- Born: Lillian Jean McKittrick 17 January 1903 Sundridge, Ontario, Canada
- Died: 1992 (aged 88–89)
- Occupations: Painter, sculptor
- Known for: Landscape, still life

= Lillian McGeoch =

Canadian painter and sculptor (1903–1992)

Lillian Jean McGeoch (born Lillian Jean McKittrick; 17 January 1903 – 1992) was a Canadian painter and sculptor.

== Biography ==
Lillian Jean McKittrick was born in Sundridge, Ontario on 17 January 1903. Her parents were Edward James McKittrick and Ida Caroline Curran. E. J. McKittrick was an Algoma clergyman. McKittrick studied under John William Beatty and George Agnew Reid at the OCAD University. She also studied art at the Port Hope summer school, and with groups of artists in Toronto, Nova Scotia and Rockport, Maine. She won two scholarships in succession while studying under Alfred Howell (1889–1978) at the Toronto Central Technical School.

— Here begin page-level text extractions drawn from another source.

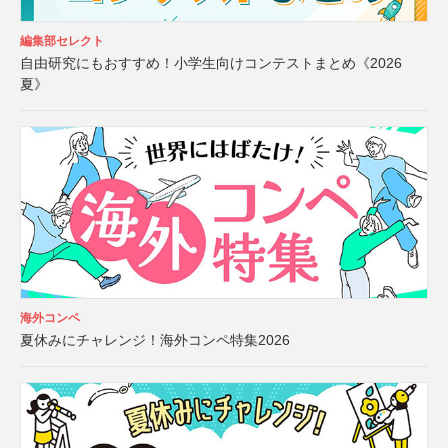
編集部セレクト
自由研究にもおすすめ！小学生向けコンテストまとめ《2026
夏》
海外コンペ
夏休みにチャレンジ！海外コンペ特集2026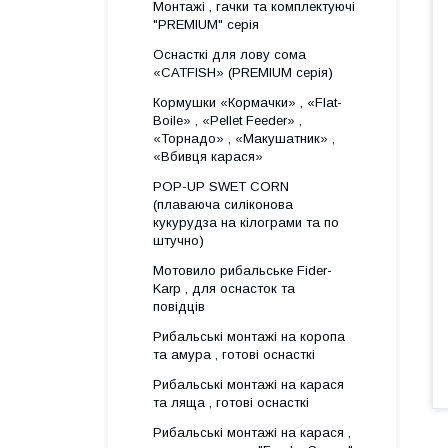
Монтажі , гачки та комплектуючі
"PREMIUM" серія
Оснасткі для лову сома
«CATFISH» (PREMIUM серія)
Кормушки «Кормачки» , «Flat-
Boile» , «Pellet Feeder» ,
«Торнадо» , «Макушатник» ,
«Вбивця карася»
POP-UP SWET CORN
(плаваюча силіконова
кукурудза на кілограми та по
штучно)
Мотовило рибальське Fider-
Karp , для оснасток та
повідців
Рибальські монтажі на коропа
та амура , готові оснасткі
Рибальські монтажі на карася
та ляща , готові оснасткі
Рибальські монтажі на карася ,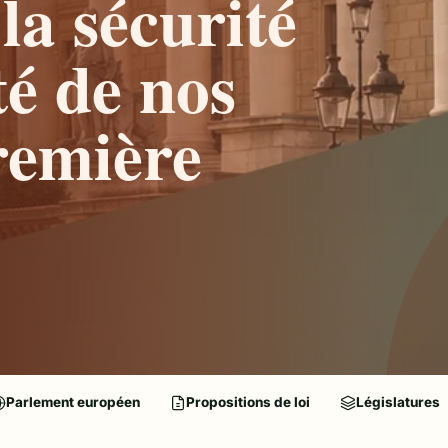
 la sécurité
té de nos
remière
Parlement européen
Propositions de loi
Législatures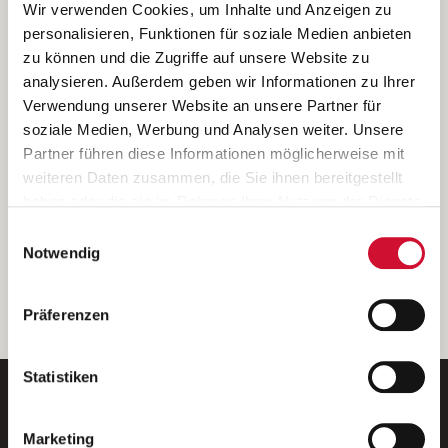
Ich bin damit einverstanden, dass meine personenbezogenen Daten
Wir verwenden Cookies, um Inhalte und Anzeigen zu
ausschließlich zum Zweck der Durchführung der Kontaktanfrage
personalisieren, Funktionen für soziale Medien anbieten
verarbeitet, auf IT- Systemen der Garitz Bewirtschaftungsbetriebe
zu können und die Zugriffe auf unsere Website zu
GmbH, Heinrich-von-Kleist-Straße 2, 97688 Bad Kissingen
analysieren. Außerdem geben wir Informationen zu Ihrer
(Betreiber) gespeichert und an die für das Stellenangebot
Verwendung unserer Website an unsere Partner für
verantwortliche Stelle zur Kontaktaufnahme weitergegeben
soziale Medien, Werbung und Analysen weiter. Unsere
werden.
Partner führen diese Informationen möglicherweise mit
Diese Einwilligungserklärung kann ich jederzeit gegenüber dem
weiteren Daten zusammen, die Sie ihnen bereitgestellt
Betreiber unter den im
Impressum
genannten Kontaktdaten
haben oder die sie im Rahmen Ihrer Nutzung der Dienste
widerrufen.
gesammelt haben.
Einwilligungsauswahl
Weitere Details können Sie der
Datenschutzerklärung
entnehmen.
Wenn Sie auf „Cookies zulassen“ klicken, so stimmen
Notwendig
Sie der Speicherung sämtlicher Cookies zu. Sie können
Ihre Einwilligung selbstverständlich jederzeit widerrufen,
weiter
Präferenzen
indem Sie die Cookie-Einstellungen aufrufen und diese
abändern. Weitere Informationen finden Sie in
unserer
Datenschutzerklärung
.
Statistiken
Marketing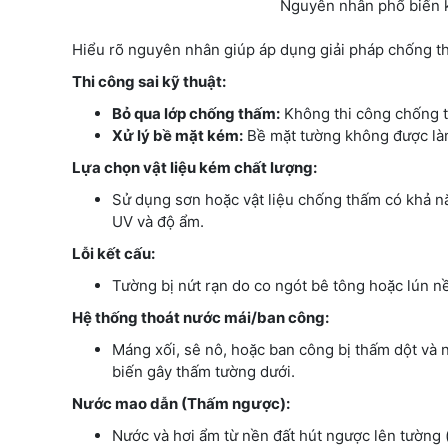
Nguyên nhân phổ biến k
Hiểu rõ nguyên nhân giúp áp dụng giải pháp chống th
Thi công sai kỹ thuật:
Bỏ qua lớp chống thấm:
Không thi công chống t
Xử lý bề mặt kém:
Bề mặt tường không được làm
Lựa chọn vật liệu kém chất lượng:
Sử dụng sơn hoặc vật liệu chống thấm có khả nă
UV và độ ẩm.
Lỗi kết cấu:
Tường bị nứt rạn do co ngót bê tông hoặc lún n
Hệ thống thoát nước mái/ban công:
Máng xối, sê nô, hoặc ban công bị thấm dột và 
biến gây thấm tường dưới.
Nước mao dẫn (Thấm ngược):
Nước và hơi ẩm từ nền đất hút ngược lên tường (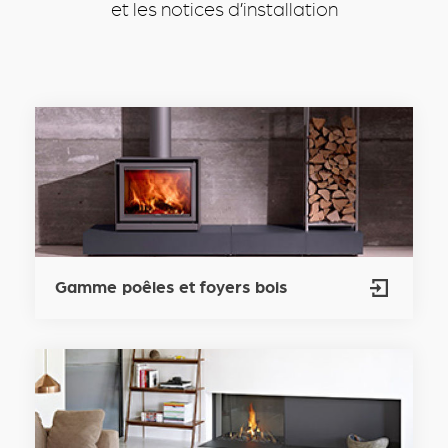
et les notices d’installation
Gamme poêles et foyers bois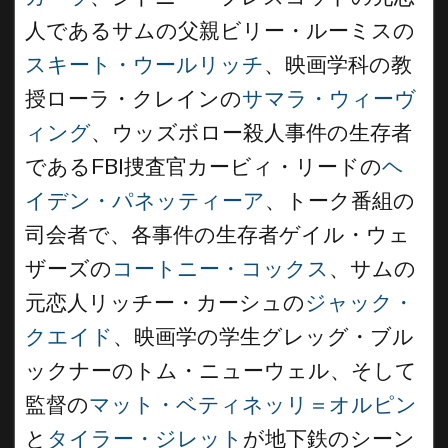
人であるサムの父親ビリー・ルーミスの
スキート・ウールリッチ
、映画学科の教
授ローラ・クレインの
サマラ・ウィーヴ
ィング
、ウッズボロー殺人事件の生存者
であるFBI捜査官カービィ・リードの
ヘ
イデン・パネッティーア
、トーク番組の
司会者で、各事件の生存者ゲイル・ウェ
ザーズの
コートニー・コックス
、サムの
元恋人リッチー・カーシュの
ジャック・
クエイド
、映画学の学生グレッグ・ブル
ックナーのトム・ニューウェル、そして
監督の
マット・ベティネッリ＝オルピン
と
タイラー・ジレット
が地下鉄のシーン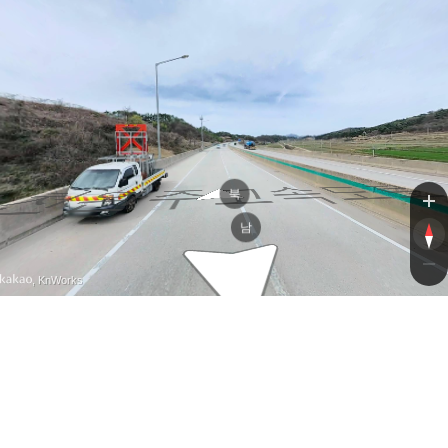
완주고속도
완주고속도
북
남
, KnWorks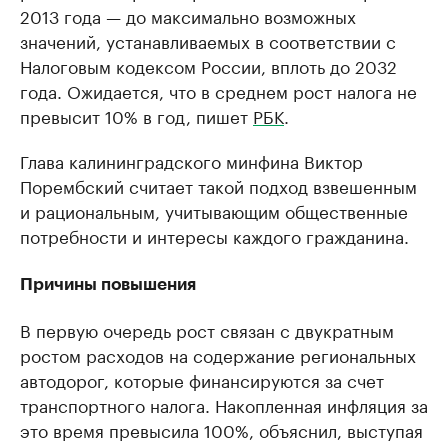
2013 года — до максимально возможных
значений, устанавливаемых в соответствии с
Налоговым кодексом России, вплоть до 2032
года. Ожидается, что в среднем рост налога не
превысит 10% в год, пишет
РБК
.
Глава калининградского минфина Виктор
Порембский считает такой подход взвешенным
и рациональным, учитывающим общественные
потребности и интересы каждого гражданина.
Причины повышения
В первую очередь рост связан с двукратным
ростом расходов на содержание региональных
автодорог, которые финансируются за счет
транспортного налога. Накопленная инфляция за
это время превысила 100%, объяснил, выступая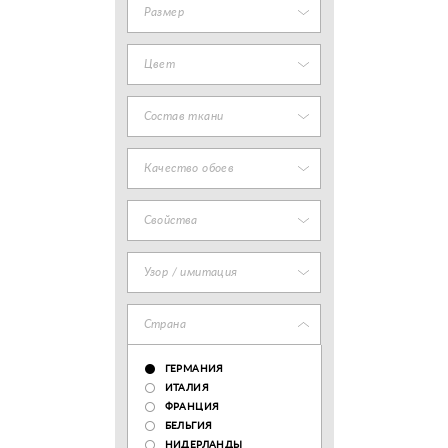
Размер
Цвет
Состав ткани
Качество обоев
Свойства
Узор / имитация
Страна
ГЕРМАНИЯ
ИТАЛИЯ
ФРАНЦИЯ
БЕЛЬГИЯ
НИДЕРЛАНДЫ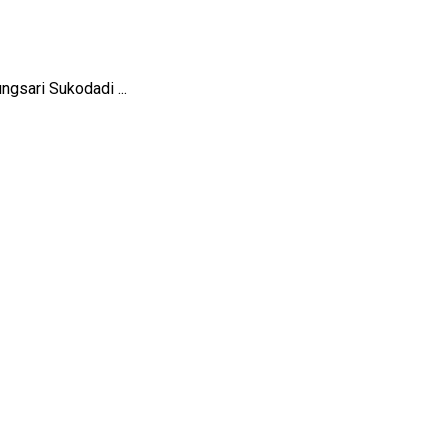
gsari Sukodadi ...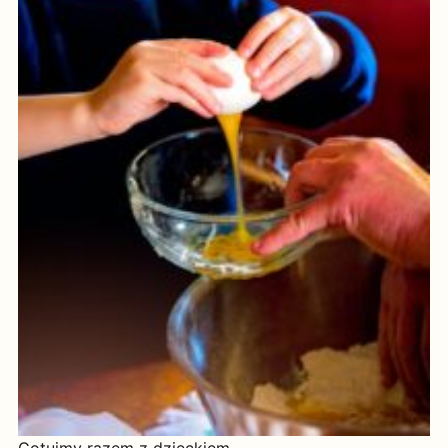
Gotujmy razem z dzieckiem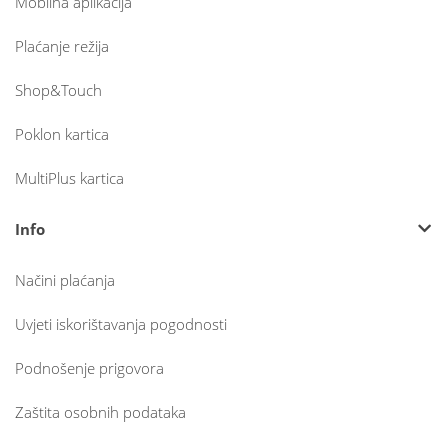
Mobilna aplikacija
Plaćanje režija
Shop&Touch
Poklon kartica
MultiPlus kartica
Info
Načini plaćanja
Uvjeti iskorištavanja pogodnosti
Podnošenje prigovora
Zaštita osobnih podataka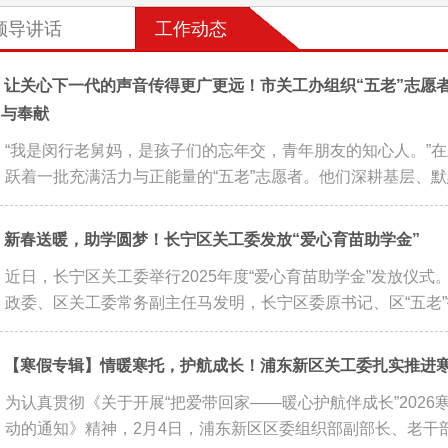
领导讲话
工作动态
让关心下一代的声音传得更广更远！市关工办组织“五老”志愿
当与奉献
“我是闵行老舅妈，是孩子们的忘年交，青年朋友的知心人。”
跃着一批充满活力与正能量的“五老”志愿者。他们深耕基层、默默
新春送暖，助学圆梦！长宁区关工委发放“爱心育苗助学金”
近日，长宁区关工委举行2025年度“爱心育苗助学金”发放仪
政委、区关工委常务副主任马发明，长宁区委原书记、区“五老”报
【寒假专辑】情暖寒托，护航成长！浦东新区关工委扎实推进
为认真贯彻《关于开展“把爱带回家——暖心护航伴成长”2026
动的通知》精神，2月4日，浦东新区区委组织部副部长、老干部局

On 24 April 1926, McKittrick married Rae McGeoch, a sales manager in Toronto. She worked as a freelance commercial artist and taught art. She mainly painted oil and tempera landscapes and still life studies. She also worked with metal, clay and wood. McGeoch had solo exhibitions in Halifax, Nova Scotia (1950), the Toronto Lyceum Club (1957), the Women’s Art Association, Toronto (1961), Richview Library, Toronto (1967, 1969), Newport Hotel, Clarkson, Mississauga (1968) and the Douglas Art Gallery, Toronto.